Recorded data:
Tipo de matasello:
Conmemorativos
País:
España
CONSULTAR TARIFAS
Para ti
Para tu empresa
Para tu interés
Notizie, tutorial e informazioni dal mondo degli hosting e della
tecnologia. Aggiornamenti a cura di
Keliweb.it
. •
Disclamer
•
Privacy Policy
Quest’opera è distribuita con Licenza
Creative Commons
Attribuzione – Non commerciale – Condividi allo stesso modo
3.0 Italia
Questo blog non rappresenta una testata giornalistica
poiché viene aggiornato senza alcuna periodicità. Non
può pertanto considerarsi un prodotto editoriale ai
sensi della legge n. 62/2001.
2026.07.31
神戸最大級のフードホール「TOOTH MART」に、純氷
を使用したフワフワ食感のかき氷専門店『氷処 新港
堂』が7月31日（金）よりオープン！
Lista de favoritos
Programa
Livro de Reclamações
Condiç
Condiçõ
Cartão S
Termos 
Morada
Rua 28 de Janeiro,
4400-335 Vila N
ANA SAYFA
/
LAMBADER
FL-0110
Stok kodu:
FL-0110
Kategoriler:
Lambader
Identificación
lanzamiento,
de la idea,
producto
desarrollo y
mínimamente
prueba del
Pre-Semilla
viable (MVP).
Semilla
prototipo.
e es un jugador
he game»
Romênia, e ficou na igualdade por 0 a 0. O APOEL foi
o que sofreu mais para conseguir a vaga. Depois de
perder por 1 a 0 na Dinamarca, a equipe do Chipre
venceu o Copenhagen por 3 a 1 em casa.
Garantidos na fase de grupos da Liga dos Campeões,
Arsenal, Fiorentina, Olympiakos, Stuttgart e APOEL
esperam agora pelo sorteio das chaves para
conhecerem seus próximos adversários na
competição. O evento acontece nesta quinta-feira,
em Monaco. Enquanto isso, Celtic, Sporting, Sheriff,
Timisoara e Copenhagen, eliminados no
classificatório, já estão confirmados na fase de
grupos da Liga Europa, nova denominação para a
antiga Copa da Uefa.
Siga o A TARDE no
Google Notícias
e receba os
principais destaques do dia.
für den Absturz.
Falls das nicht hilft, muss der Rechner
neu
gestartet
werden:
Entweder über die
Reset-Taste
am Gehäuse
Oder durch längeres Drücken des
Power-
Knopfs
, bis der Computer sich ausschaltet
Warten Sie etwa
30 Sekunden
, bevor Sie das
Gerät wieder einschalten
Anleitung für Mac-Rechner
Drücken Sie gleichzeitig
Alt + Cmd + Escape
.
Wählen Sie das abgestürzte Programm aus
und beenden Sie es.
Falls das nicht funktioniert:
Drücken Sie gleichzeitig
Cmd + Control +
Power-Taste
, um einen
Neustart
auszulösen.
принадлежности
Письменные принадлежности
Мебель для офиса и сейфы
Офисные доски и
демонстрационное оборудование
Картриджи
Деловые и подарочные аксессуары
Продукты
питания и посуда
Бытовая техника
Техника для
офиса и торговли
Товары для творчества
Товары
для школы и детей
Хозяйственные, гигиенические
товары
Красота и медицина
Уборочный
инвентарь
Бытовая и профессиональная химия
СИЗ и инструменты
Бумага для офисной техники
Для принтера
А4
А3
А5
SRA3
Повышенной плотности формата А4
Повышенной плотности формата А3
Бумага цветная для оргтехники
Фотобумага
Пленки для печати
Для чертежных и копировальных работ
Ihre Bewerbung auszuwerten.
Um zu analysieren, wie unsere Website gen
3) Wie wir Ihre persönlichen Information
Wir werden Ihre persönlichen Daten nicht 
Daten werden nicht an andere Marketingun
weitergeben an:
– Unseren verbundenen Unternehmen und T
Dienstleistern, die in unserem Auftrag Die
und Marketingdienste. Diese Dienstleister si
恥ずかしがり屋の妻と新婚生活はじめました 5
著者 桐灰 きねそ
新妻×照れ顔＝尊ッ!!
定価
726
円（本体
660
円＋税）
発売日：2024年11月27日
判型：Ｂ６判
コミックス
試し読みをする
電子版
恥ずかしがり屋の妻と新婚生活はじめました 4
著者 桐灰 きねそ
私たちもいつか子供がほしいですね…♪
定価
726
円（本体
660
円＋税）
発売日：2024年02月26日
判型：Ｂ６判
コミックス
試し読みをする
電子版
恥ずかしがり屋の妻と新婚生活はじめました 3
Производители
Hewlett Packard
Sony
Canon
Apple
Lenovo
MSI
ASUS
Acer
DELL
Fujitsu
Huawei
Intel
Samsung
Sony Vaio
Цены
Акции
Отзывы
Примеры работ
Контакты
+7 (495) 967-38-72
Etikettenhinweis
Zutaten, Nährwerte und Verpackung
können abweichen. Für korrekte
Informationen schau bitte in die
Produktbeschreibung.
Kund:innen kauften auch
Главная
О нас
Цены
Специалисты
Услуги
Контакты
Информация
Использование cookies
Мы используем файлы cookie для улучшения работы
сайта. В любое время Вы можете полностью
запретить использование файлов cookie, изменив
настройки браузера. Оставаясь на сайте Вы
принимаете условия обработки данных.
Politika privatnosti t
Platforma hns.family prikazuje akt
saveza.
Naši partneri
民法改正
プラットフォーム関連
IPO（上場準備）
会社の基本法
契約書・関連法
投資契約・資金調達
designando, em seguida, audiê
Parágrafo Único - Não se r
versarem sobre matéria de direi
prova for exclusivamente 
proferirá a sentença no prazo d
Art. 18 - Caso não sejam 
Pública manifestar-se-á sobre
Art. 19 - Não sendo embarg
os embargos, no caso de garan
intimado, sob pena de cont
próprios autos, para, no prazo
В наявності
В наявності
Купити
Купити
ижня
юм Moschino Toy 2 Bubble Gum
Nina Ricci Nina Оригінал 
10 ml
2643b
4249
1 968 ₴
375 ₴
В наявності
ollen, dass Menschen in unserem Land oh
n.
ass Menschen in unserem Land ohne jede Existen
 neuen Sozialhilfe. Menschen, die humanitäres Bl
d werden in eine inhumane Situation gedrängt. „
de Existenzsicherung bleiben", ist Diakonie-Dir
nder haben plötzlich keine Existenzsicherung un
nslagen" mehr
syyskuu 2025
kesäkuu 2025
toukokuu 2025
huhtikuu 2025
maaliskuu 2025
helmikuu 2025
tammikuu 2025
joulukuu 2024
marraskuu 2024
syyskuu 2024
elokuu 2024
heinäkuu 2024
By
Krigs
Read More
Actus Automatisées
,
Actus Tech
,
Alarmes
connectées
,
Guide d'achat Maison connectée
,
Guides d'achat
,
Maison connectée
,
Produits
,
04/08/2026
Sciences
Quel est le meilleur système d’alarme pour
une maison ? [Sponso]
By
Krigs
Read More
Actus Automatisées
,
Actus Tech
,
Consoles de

## What to do
Word for word, restate the lines of the data above that fall between the line holding "può pertanto considerarsi" and the line holding "Siga o A TARDE no", inclusive, and no other lines.

## Solved problem
può pertanto considerarsi un prodotto editoriale ai
sensi della legge n. 62/2001.
2026.07.31
神戸最大級のフードホール「TOOTH MART」に、純氷
を使用したフワフワ食感のかき氷専門店『氷処 新港
堂』が7月31日（金）よりオープン！
Lista de favoritos
Programa
Livro de Reclamações
Condiç
Condiçõ
Cartão S
Termos 
Morada
Rua 28 de Janeiro,
4400-335 Vila N
ANA SAYFA
/
LAMBADER
FL-0110
Stok kodu:
FL-0110
Kategoriler:
Lambader
Identificación
lanzamiento,
de la idea,
producto
desarrollo y
mínimamente
prueba del
Pre-Semilla
viable (MVP).
Semilla
prototipo.
e es un jugador
he game»
Romênia, e ficou na igualdade por 0 a 0. O APOEL foi
o que sofreu mais para conseguir a vaga. Depois de
perder por 1 a 0 na Dinamarca, a equipe do Chipre
venceu o Copenhagen por 3 a 1 em casa.
Garantidos na fase de grupos da Liga dos Campeões,
Arsenal, Fiorentina, Olympiakos, Stuttgart e APOEL
esperam agora pelo sorteio das chaves para
conhecerem seus próximos adversários na
competição. O evento acontece nesta quinta-feira,
em Monaco. Enquanto isso, Celtic, Sporting, Sheriff,
Timisoara e Copenhagen, eliminados no
classificatório, já estão confirmados na fase de
grupos da Liga Europa, nova denominação para a
antiga Copa da Uefa.
Siga o A TARDE no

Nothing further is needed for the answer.